Première considération inactuelle
Après la Naissance de la tragédie, Nietzsche s’attaque plus explicitement à des réflexions sur des sujets d’actualité. En avril 1873, il met en chantier sa Première Considération inactuelle sur David Friedrich Strauss, qu’il achèvera le 25 juin. Le livre paraîtra le 8 août 1873.
à travers la figure emblématique de David Strauss, ce sont les philistins de la culture allemande que Nietzsche attaque vigoureusement. Pour réaliser ce projet, il distingue clairement la Kultur de l’homme instruit de la Bildung qui est le propre de l’homme cultivé. L’homme instruit, le philistin, est celui qui vit dans l’illusion de posséder un savoir, qui par essence lui échappe puisqu’il ne l’interroge pas. Or, selon Nietzsche, la culture implique l’idée de sens critique, d’autonomie du jugement, de perception du sens de ce qui existe. Elle passe par une bonne maîtrise de la langue, une connaissance des grandes œuvres de l'art et de la pensée, une ouverture à la démarche scientifique, une idée des lois et des institutions qui régissent la société dans laquelle nous vivons. La Bildung est ce qui permet à l’homme d’être un homme, d’échapper aux déterminismes biologiques et sociaux, d’accéder à la conscience, à la liberté.

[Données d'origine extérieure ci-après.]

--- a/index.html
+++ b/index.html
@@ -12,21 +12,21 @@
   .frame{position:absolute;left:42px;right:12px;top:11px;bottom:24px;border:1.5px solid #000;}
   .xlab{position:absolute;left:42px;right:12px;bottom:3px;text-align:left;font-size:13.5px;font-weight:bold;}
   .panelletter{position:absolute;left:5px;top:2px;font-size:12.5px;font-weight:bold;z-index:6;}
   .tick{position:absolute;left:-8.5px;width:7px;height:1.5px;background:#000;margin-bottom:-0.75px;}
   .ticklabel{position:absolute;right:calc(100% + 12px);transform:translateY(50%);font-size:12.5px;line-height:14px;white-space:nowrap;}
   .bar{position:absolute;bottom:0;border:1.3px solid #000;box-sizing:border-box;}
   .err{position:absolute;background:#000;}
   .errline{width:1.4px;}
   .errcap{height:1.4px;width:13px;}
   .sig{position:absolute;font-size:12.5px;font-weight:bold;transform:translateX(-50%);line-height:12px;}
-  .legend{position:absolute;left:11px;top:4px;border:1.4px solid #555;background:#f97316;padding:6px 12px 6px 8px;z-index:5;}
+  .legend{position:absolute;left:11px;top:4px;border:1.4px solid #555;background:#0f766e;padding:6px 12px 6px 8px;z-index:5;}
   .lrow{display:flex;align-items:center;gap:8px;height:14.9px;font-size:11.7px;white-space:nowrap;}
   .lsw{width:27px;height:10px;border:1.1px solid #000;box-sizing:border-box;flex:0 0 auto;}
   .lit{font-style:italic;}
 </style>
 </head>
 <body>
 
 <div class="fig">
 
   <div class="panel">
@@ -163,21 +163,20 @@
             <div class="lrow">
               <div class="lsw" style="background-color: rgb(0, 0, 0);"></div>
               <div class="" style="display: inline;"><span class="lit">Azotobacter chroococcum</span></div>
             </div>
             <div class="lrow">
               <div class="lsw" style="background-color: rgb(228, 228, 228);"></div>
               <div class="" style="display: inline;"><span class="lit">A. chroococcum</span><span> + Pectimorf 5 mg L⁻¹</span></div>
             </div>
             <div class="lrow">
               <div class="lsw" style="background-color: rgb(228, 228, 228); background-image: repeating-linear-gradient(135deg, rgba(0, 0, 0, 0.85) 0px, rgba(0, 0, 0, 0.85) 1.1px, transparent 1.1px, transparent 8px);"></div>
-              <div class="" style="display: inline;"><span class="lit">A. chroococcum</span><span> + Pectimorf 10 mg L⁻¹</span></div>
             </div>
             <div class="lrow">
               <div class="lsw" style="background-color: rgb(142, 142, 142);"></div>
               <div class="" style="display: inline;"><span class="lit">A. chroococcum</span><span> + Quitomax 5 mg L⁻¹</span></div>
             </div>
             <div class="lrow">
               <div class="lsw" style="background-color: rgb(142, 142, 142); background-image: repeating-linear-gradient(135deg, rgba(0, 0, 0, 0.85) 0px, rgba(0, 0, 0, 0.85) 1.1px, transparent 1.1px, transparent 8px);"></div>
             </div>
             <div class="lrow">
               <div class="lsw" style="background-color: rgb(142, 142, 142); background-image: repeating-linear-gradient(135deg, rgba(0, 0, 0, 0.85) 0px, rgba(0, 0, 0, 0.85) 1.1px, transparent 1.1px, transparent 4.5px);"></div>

C’est ainsi que Nietzsche en vient à s’ériger contre l’idée hégélienne selon laquelle il existerait un moment de l’histoire qui échapperait à l’histoire et d’où il serait possible à l’homme de porter un jugement sur la totalité de celle-ci. Pour Nietzsche, l’homme est jeté là, il n’appartient pas à une histoire, mais à une pure fatalité. C’est donc à lui, par le biais de la culture, Bildung, de s’y déterminer.

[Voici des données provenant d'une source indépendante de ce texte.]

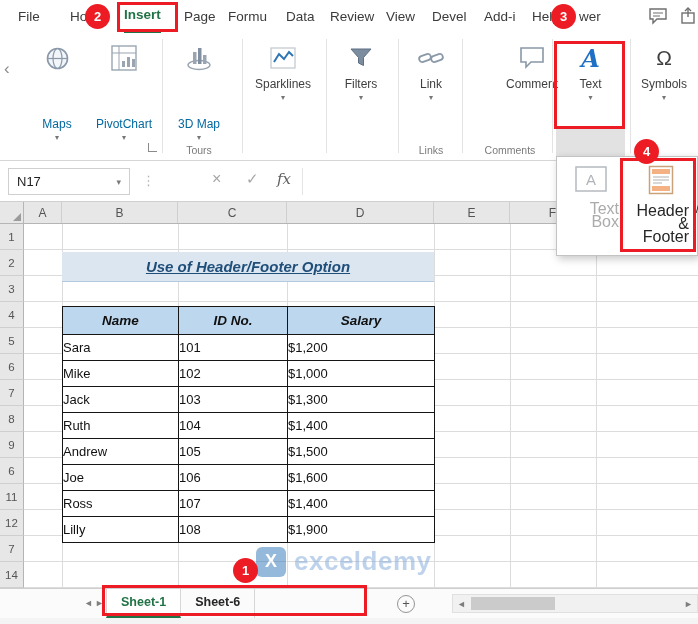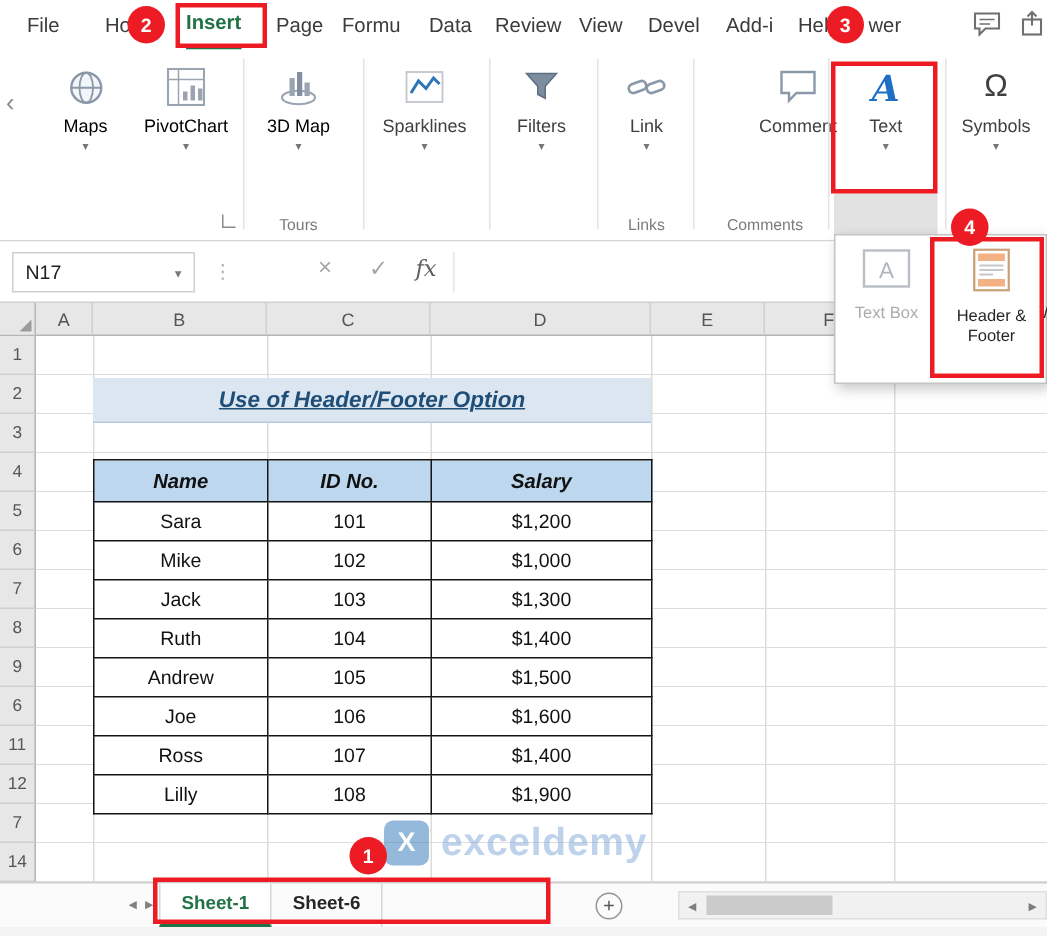--- a/index.html
+++ b/index.html
@@ -12,21 +12,21 @@
   .menu-tab { position:absolute; top:0; height:33px; line-height:33px; font-size:13.5px; color:#3b3b3b; cursor:default; }
   .menu-tab.active { color:#217346; font-weight:700; border-bottom:3px solid #217346; line-height:30px; }
   .topicon { position:absolute; top:7px; }
 
   
   .ribbon { position:absolute; top:33px; left:0; width:698px; height:128px; background:#fff; border-bottom:1px solid #d6d6d6; }
   .collapse { position:absolute; left:4px; top:26px; font-size:17px; color:#8a8a8a; }
   .rbtn { position:absolute; top:8px; display:flex; flex-direction:column; align-items:center; gap:3px; }
   .rbtn .icon { height:34px; display:flex; align-items:center; justify-content:center; }
   .rbtn .lbl { font-size:12px; color:#3f3f3f; line-height:13px; text-align:center; }
-  .rbtn.disabled .lbl { color:#000000; }
+  .rbtn.disabled .lbl { color:#0369a1;margin-top:40px; }
   .chev { font-size:8px; color:#767676; line-height:8px; }
   .rsep { position:absolute; top:6px; height:114px; width:1px; background:#e3e3e3; }
   .rgroup-label { position:absolute; top:111px; font-size:10.5px; color:#7a7a7a; text-align:center; }
   .launcher { position:absolute; left:148px; top:110px; width:9px; height:9px; border-left:1px solid #8a8a8a; border-bottom:1px solid #8a8a8a; }
   .texticon { font-family:"DejaVu Serif", serif; font-style:italic; font-weight:700; font-size:24px; color:#1F6FC5; }
   .omega { font-size:21px; color:#3f3f3f; }
 
   
   .fbar { position:absolute; top:161px; left:0; width:698px; height:41px; background:#fff; border-bottom:1px solid #d0d0d0; }
   .namebox { position:absolute; left:8px; top:7px; width:122px; height:27px; border:1px solid #cfcfcf; display:flex; align-items:center; justify-content:space-between; padding:0 8px; font-size:13px; color:#1f1f1f; background:#fff; }
@@ -48,28 +48,28 @@
   .cells { position:absolute; left:24px; top:22px; right:0; height:364px;
            background-image:repeating-linear-gradient(to bottom, transparent 0 25px, #dcdcdc 25px 26px); }
   .vline { position:absolute; top:22px; height:364px; width:1px; background:#dcdcdc; }
 
   
   .sheet-title { position:absolute; left:62px; top:252px; width:372px; height:30px; background:#DCE6F1; border-bottom:1px solid #b3c9e0;
                  display:flex; align-items:center; justify-content:center; font-size:15px; font-weight:700; font-style:italic;
                  text-decoration:underline; color:#1F4E79; z-index:3; }
   .data-table { position:absolute; left:62px; top:306px; border-collapse:collapse; table-layout:fixed; z-index:3; }
   .data-table th { background:#BDD7EE; font-weight:700; font-style:italic; font-size:13.5px; color:#111; height:28px; border:1.5px solid #151515; text-align:center; }
-  .data-table td { background:#fff; font-size:13px; color:#111; height:26px; border:1.5px solid #151515; text-align:center; }
+  .data-table td { background:#fff; font-size:13px; color:#111; height:26px; border:1.5px solid #151515; text-align:left; }
 
   
   .stub { position:absolute; left:556px; top:129px; width:69px; height:28px; background:#e2e2e2; z-index:9; }
   .tdrop { position:absolute; left:556px; top:156px; width:142px; height:100px; background:#fff; border:1px solid #c3c3c3;
            box-shadow:2px 3px 8px rgba(0,0,0,.22); z-index:10; display:flex; gap:6px; padding:8px 2px 0 6px; }
   .ditem { width:56px; display:flex; flex-direction:column; align-items:center; gap:5px; }
-  .dlbl { font-size:11px; text-align:center; line-height:13px; color:#262626; }
+  .dlbl { font-size:16px; text-align:right; line-height:13px; color:#262626; }
   .ditem.disabled .dlbl { color:#ababab; }
   .dpartial { position:absolute; left:136px; top:46px; font-size:11.5px; color:#262626; }
 
   
   .tabbar { position:absolute; top:588px; left:0; width:698px; height:30px; background:#fbfbfb; border-top:1px solid #cfcfcf; }
   .tnav { position:absolute; top:9px; font-size:9px; color:#808080; }
   .sheettabs { position:absolute; left:106px; top:0; height:29px; display:flex;text-align:center; }
   .stab { padding:0 14px; line-height:27px; font-size:12.5px; font-weight:700; color:#262626; border-right:1px solid #d6d6d6; }
   .stab.first { border-left:1px solid #d6d6d6; }
   .stab.active { color:#217346; border-bottom:2.5px solid #217346; background:#fff; }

Et, malgré la densité de son propos on ne peut plus sérieux, cette considération est très loin d’exclure le rire. Jouant du double sens du terme strauss (“bouquet” ou “autruche” en allemand), Nietzsche emploie l’arme la plus forte dont il puisse faire usage, à savoir l’ironie, pour moquer la pensée de son adversaire qu’il n’hésite pas à qualifier de “pensée de l’autruche”.